Ms. Paradise, a marketing consultant in Rochester, N.Y., balked.
"I was burned badly the first time around, third-degree burns, and
now they were talking about 10 months," she said in an interview, "and
they were giving me no guarantees; they said it was experimental.
That’s when I started looking around. I really had nothing to lose, and
I was focused on quality of life at that point, not quantity."
When she told one of her doctors that she was considering an alternative treatment in Arizona, the man exploded, she said.
"His exact words were, ‘That’s not treatment, that’s a vacation — you’re wasting your time!’ " she said.
And so ended the relationship. With help from friends, Ms. Paradise
raised about $40,000 to pay for the Arizona clinic’s treatment, plus
living expenses while there.
"I had absolutely no scientific reason for choosing this route,
none," she said. "I just think there are times in our life when we are
asked to make decisions based on our intuition, on our gut instinct,
not based on evidence put in front of us, and for me this was one of
those moments."
Cancer researchers say that there is no evidence that vitamins,
herbs or other alternative therapies can cure cancer, and they caution
that some regimens may worsen the disease.
But Ms. Paradise said that her relationship with the natural
medicine specialist in Arizona had been collaborative and that she had
felt "more empowered, more involved" in the treatment plan, which
included large doses of vitamins, as well as changes in diet and sleep routines. After four months on the regimen, she said, she felt much better.
But the cancer was not cured. It has resurfaced recently and spread,
and this time Ms. Paradise has started an experimental treatment with
an oncologist in New York.
She is complementing this treatment, she said, with another course
of alternative therapy in Arizona. She moved in with friends near
Phoenix and started the alternative regime in January.
"It’s 79 degrees and beautiful here," she said by phone in mid-January. "Let’s hope that’s a good sign."
For all their suspicions and questions about conventional medicine,
those who venture outside the mainstream tend to have one thing in
abundance, experts say: hope. In a 1998 survey of more than 1,000
adults from around the country, researchers found that having an
interest in "personal growth or spirituality" predicted alternative
medicine use.
Nontraditional healers know this, and they often offer some
spiritual element in their practice, if they think it is appropriate.
David Wood, a naturopath who with his wife, Cheryl, runs a large,
Christian-oriented practice in Lynnwood, Wash., said he treated
patients of all faiths.
"We pray with patients, with their permission," said Mr. Wood, who
also works with local medical doctors when necessary. "If patients
would not like us to pray for them, we don’t, but it’s there if needed."
He added, "Our goal here is to help people get really well, not merely free of symptoms."

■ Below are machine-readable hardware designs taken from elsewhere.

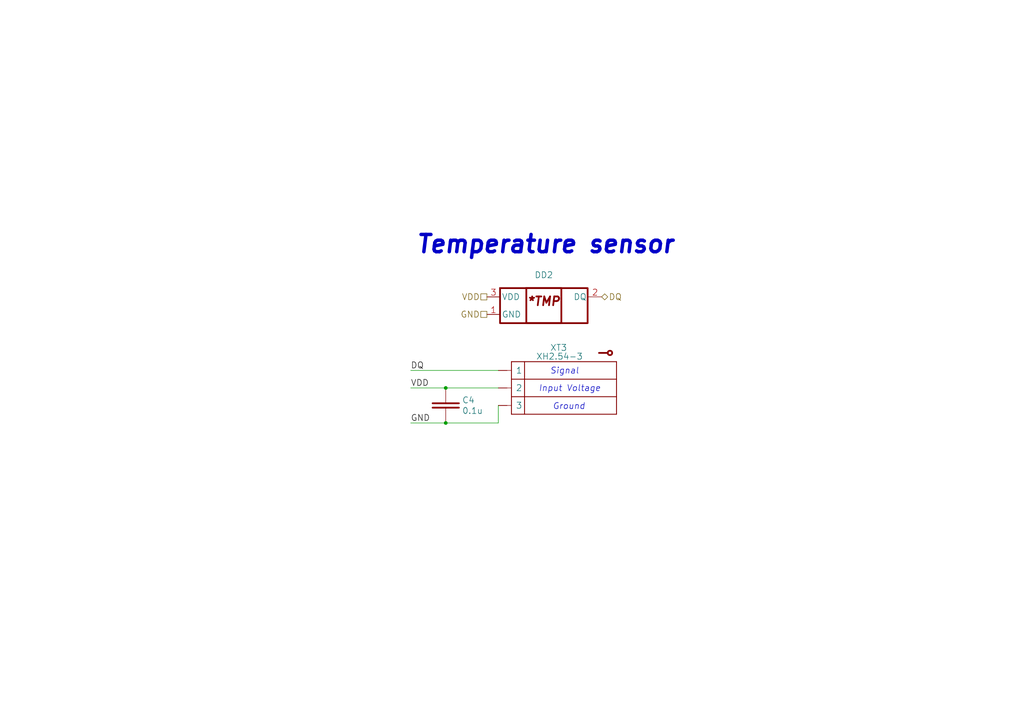
<source format=kicad_sch>
(kicad_sch (version 20211123) (generator eeschema)

  (uuid b5aac134-b2ab-46e0-a04e-87302b98df26)

  (paper "A4")

  

  (junction (at 129.286 122.682) (diameter 0) (color 0 0 0 0)
    (uuid 81de6a3c-716d-4b12-99cf-0525b364ed7e)
  )
  (junction (at 129.286 112.522) (diameter 0) (color 0 0 0 0)
    (uuid f9fcc193-15f5-40ff-a60c-9985bffddca7)
  )

  (wire (pts (xy 119.126 122.682) (xy 129.286 122.682))
    (stroke (width 0) (type default) (color 0 0 0 0))
    (uuid 12501294-11f1-4005-b644-a216a5a8fc9d)
  )
  (wire (pts (xy 119.126 107.442) (xy 144.526 107.442))
    (stroke (width 0) (type default) (color 0 0 0 0))
    (uuid 257bf72f-9d89-4cc0-8826-207ad36cda99)
  )
  (wire (pts (xy 119.126 112.522) (xy 129.286 112.522))
    (stroke (width 0) (type default) (color 0 0 0 0))
    (uuid 3b406f42-cda4-4732-8911-4c1e8b5b6af3)
  )
  (wire (pts (xy 144.526 117.602) (xy 144.526 122.682))
    (stroke (width 0) (type default) (color 0 0 0 0))
    (uuid 77868f0b-38f9-4f6b-8ce7-e4468ba78524)
  )
  (wire (pts (xy 129.286 112.522) (xy 144.526 112.522))
    (stroke (width 0) (type default) (color 0 0 0 0))
    (uuid b909d21c-8407-432a-aa91-422b802cd8ee)
  )
  (wire (pts (xy 129.286 122.682) (xy 144.526 122.682))
    (stroke (width 0) (type default) (color 0 0 0 0))
    (uuid e18548b0-c796-4411-9af4-a11cc58b5b18)
  )

  (text "Signal" (at 159.512 108.712 0)
    (effects (font (size 1.778 1.778) italic) (justify left bottom))
    (uuid 1c4ffd25-b8a0-452f-bef9-8dbc7089be37)
  )
  (text "Temperature sensor" (at 120.396 73.914 0)
    (effects (font (size 5 5) (thickness 1.0008) bold italic) (justify left bottom))
    (uuid 647c7ec0-d588-4cc0-aeda-b42f5eb4abee)
  )
  (text "Input Voltage" (at 156.21 113.792 0)
    (effects (font (size 1.778 1.778) italic) (justify left bottom))
    (uuid 930546f5-527c-45a0-9126-e7744eefc748)
  )
  (text "Ground" (at 160.274 118.999 0)
    (effects (font (size 1.778 1.778) italic) (justify left bottom))
    (uuid a223711b-015b-4660-84b4-26e0b1d181c9)
  )

  (label "DQ" (at 119.126 107.442 0)
    (effects (font (size 1.778 1.778)) (justify left bottom))
    (uuid 0a53a1cf-fca3-472c-86d4-27b7862c2ff3)
  )
  (label "VDD" (at 119.126 112.522 0)
    (effects (font (size 1.778 1.778)) (justify left bottom))
    (uuid 41358428-b868-4129-a27c-337453e2a086)
  )
  (label "GND" (at 119.126 122.682 0)
    (effects (font (size 1.778 1.778)) (justify left bottom))
    (uuid 433272ed-22de-4793-885b-2ffd7df90461)
  )

  (hierarchical_label "GND" (shape passive) (at 141.224 91.186 180)
    (effects (font (size 1.778 1.778)) (justify right))
    (uuid 622fb7c0-8be3-4947-97c3-f5a1de65cce7)
  )
  (hierarchical_label "VDD" (shape passive) (at 141.224 86.106 180)
    (effects (font (size 1.778 1.778)) (justify right))
    (uuid 89007cc5-e854-4f91-8259-2d4fd37d00cf)
  )
  (hierarchical_label "DQ" (shape bidirectional) (at 174.498 86.106 0)
    (effects (font (size 1.778 1.778)) (justify left))
    (uuid 9f3e514b-0380-45ea-a55a-3e9d7611b188)
  )

  (symbol (lib_name "XT_CONTACT_ARR3_1") (lib_id "Connectors:XT_CONTACT_ARR3") (at 162.306 112.522 0) (unit 1)
    (in_bom yes) (on_board yes)
    (uuid 4f5d20d0-23fc-42f8-9a4a-8f3affc6a23d)
    (property "Reference" "XT3" (id 0) (at 159.512 100.838 0)
      (effects (font (size 1.778 1.778)) (justify left))
    )
    (property "Value" "XH2.54-3" (id 1) (at 155.448 103.378 0)
      (effects (font (size 1.778 1.778)) (justify left))
    )
    (property "Footprint" "Connector_JST:JST_PH_B3B-PH-K_1x03_P2.00mm_Vertical" (id 2) (at 162.306 112.522 0)
      (effects (font (size 1.778 1.778)) hide)
    )
    (property "Datasheet" "" (id 3) (at 162.306 112.522 0)
      (effects (font (size 1.778 1.778)) hide)
    )
    (pin "1" (uuid 78637a53-2f33-4d8c-9cd7-465e533a521f))
    (pin "2" (uuid 8157c128-3529-44ec-998e-901596c4acab))
    (pin "3" (uuid 48e033ed-40ed-4199-9ea1-0c2d7168ee50))
  )

  (symbol (lib_name "C_CAP_41") (lib_id "Capacitors:C_CAP") (at 129.286 117.602 270) (unit 1)
    (in_bom yes) (on_board yes)
    (uuid 922ed135-b79e-49b2-af2e-6542a4ed6971)
    (property "Reference" "C4" (id 0) (at 133.985 116.0526 90)
      (effects (font (size 1.778 1.778)) (justify left))
    )
    (property "Value" "0.1u" (id 1) (at 133.985 119.126 90)
      (effects (font (size 1.778 1.778)) (justify left))
    )
    (property "Footprint" "Capacitor_SMD:C_0603_1608Metric" (id 2) (at 129.286 117.602 0)
      (effects (font (size 1.778 1.778)) hide)
    )
    (property "Datasheet" "" (id 3) (at 129.286 117.602 0)
      (effects (font (size 1.778 1.778)) hide)
    )
    (property "Assembly" "" (id 4) (at 120.396 117.602 0)
      (effects (font (size 1.778 1.778)))
    )
    (pin "1" (uuid 0849575f-d1fc-40ae-9ce3-345fae310d2b))
    (pin "2" (uuid 5384879c-be18-4116-8a74-2e6ddbf1774d))
  )

  (symbol (lib_id "Chips:DS18B20") (at 157.734 83.566 0) (unit 1)
    (in_bom yes) (on_board yes)
    (uuid b428c1cb-2343-48b2-a4c0-c4c3df13056b)
    (property "Reference" "DD2" (id 0) (at 157.734 79.756 0)
      (effects (font (size 1.778 1.778)))
    )
    (property "Value" "" (id 1) (at 157.734 82.042 0)
      (effects (font (size 1.778 1.778)))
    )
    (property "Footprint" "" (id 2) (at 157.734 74.93 0)
      (effects (font (size 1.778 1.778)) hide)
    )
    (property "Datasheet" "http://datasheets.maximintegrated.com/en/ds/DS18B20.pdf" (id 3) (at 157.734 76.962 0)
      (effects (font (size 1.778 1.778)) hide)
    )
    (property "Assembly" "" (id 4) (at 161.29 79.502 0)
      (effects (font (size 1.778 1.778)))
    )
    (pin "1" (uuid e556d826-1708-4806-b85e-bb7685eee39e))
    (pin "2" (uuid 5808c2e3-aa99-4952-9084-83ab581b82d4))
    (pin "3" (uuid 31136321-e1ee-4bac-80e5-8831de2d6eb3))
  )
)

</source>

That is exactly the sentiment that many Americans say they feel is
missing from conventional medicine. Whatever the benefits and risks of
its many concoctions and methods, alternative medicine offers them at
least the promise of affectionate care, unhurried service, freedom from
prescription drug side effects and the potential for feeling not just
better but also spiritually recharged.
"I don’t hate doctors or anything," Ms. Newman said. "I just know
they can make mistakes, and so often they refer you on to see another
doctor, and another."
Seeing a naturopath, she said, "I feel I’m known, they see me as a whole person, they listen to what I say."